Excerpt to read ::
+++

8. Credit Positioning
LGES is best positioned among peers as “large-scale, but not the most stable low-risk issuer.” CATL and BYD have substantial scale through the Chinese market and LFP cost competitiveness. LGES differentiates itself through non-Chinese OEMs, North American local production, a major Korean group affiliation, and a global customer base. Its competitive strengths are clear, but it faces pricing pressure from Chinese players and is heavily dependent on North American policy and OEM plans. LGES should therefore be treated as a credit with strategic value as a core part of the non-Chinese supply chain, while also being a manufacturing credit with substantial fixed costs and debt.
Relative to Korean peers, LGES is strong in scale and global customer base. SK On and Samsung SDI are also important battery-sector issuers, but LGES is a listed battery pure play, making it easier for the market to analyse, and it is large in terms of revenue scale and North American expansion. On the other hand, being a battery pure play also means more limited business diversification compared with LG Chem or other diversified chemical companies. In a weak macro or EV-demand environment, there is less room to offset weakness with businesses such as chemicals, materials, life sciences, or information and electronic materials.

+++

Raw data ::

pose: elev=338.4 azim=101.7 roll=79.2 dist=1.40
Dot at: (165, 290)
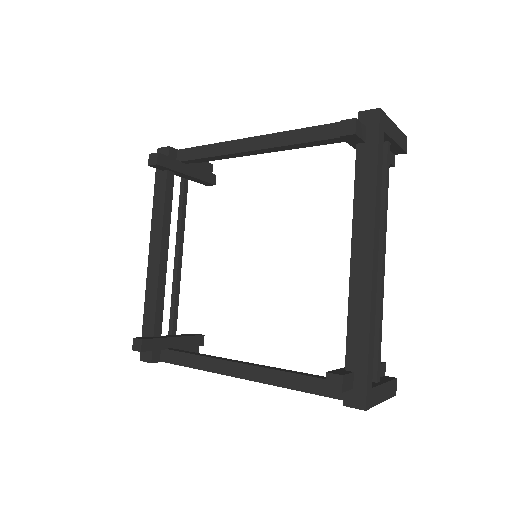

+++

Task to complete ::
Write out the part of the credit positioning text above from "8. Credit Positioning" up to and including "costs and debt.".

Finished answer ::
8. Credit Positioning
LGES is best positioned among peers as “large-scale, but not the most stable low-risk issuer.” CATL and BYD have substantial scale through the Chinese market and LFP cost competitiveness. LGES differentiates itself through non-Chinese OEMs, North American local production, a major Korean group affiliation, and a global customer base. Its competitive strengths are clear, but it faces pricing pressure from Chinese players and is heavily dependent on North American policy and OEM plans. LGES should therefore be treated as a credit with strategic value as a core part of the non-Chinese supply chain, while also being a manufacturing credit with substantial fixed costs and debt.